Álvaro Meseguer

Personal information
- Full name: Álvaro Meseguer Fallado
- Date of birth: 24 July 1992 (age 33)
- Place of birth: Alcañiz, Spain
- Height: 1.78 m (5 ft 10 in)
- Position: Centre-back

Team information
- Current team: Utebo
- Number: 4

Youth career
- 2005–2011: Zaragoza

Senior career*
- Years: Team / Apps / (Gls)
- 2011–2015: Zaragoza B / 60 / (1)
- 2015: Zaragoza / 1 / (0)
- 2015–2021: Tudelano / 119 / (7)
- 2021–2022: Ebro / 26 / (1)
- 2022–: Utebo / 113 / (5)

= Álvaro Meseguer =

Spanish footballer

Álvaro Meseguer Fallado (born 24 July 1992) is a Spanish footballer who plays for Utebo FC as a centre-back.

==Football career==
Meseguer was born in Alcañiz, Teruel, Aragon, and graduated from local Real Zaragoza's youth setup. He made his senior debuts with the reserves in the 2010–11 campaign in the Tercera División.

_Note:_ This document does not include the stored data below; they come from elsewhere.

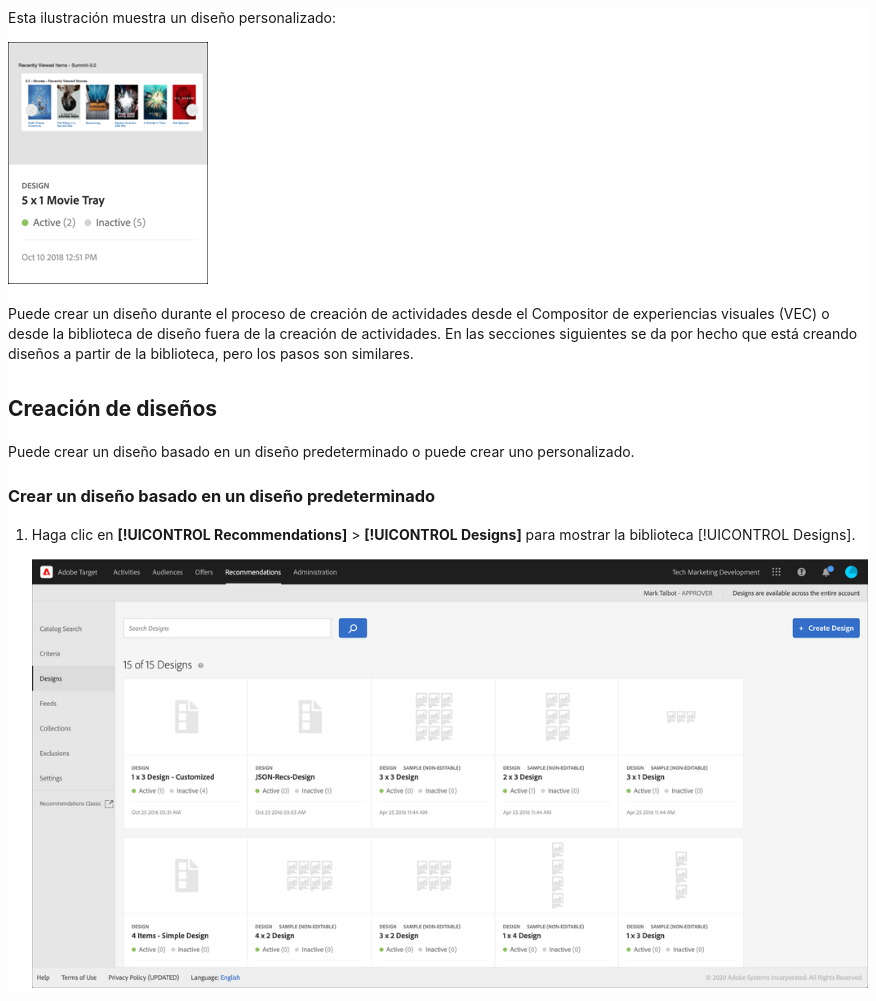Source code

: Esta ilustración muestra un diseño personalizado:

![Diseño personalizado](/help/main/c-recommendations/c-design-overview/assets/custom-design.png)

Puede crear un diseño durante el proceso de creación de actividades desde el Compositor de experiencias visuales (VEC) o desde la biblioteca de diseño fuera de la creación de actividades. En las secciones siguientes se da por hecho que está creando diseños a partir de la biblioteca, pero los pasos son similares.

## Creación de diseños

Puede crear un diseño basado en un diseño predeterminado o puede crear uno personalizado.

### Crear un diseño basado en un diseño predeterminado

1. Haga clic en **[!UICONTROL Recommendations]** > **[!UICONTROL Designs]** para mostrar la biblioteca [!UICONTROL Designs].

   ![Biblioteca de diseños](/help/main/c-recommendations/c-design-overview/assets/design-library.png)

On 15 July 2014 Meseguer renewed his link with the club, after being captain in the previous season. On 14 March of the following year he played his first match as a professional, coming on as a late substitute for fellow youth graduate Diego Rico in a 0–0 home draw against CD Lugo in the Segunda División.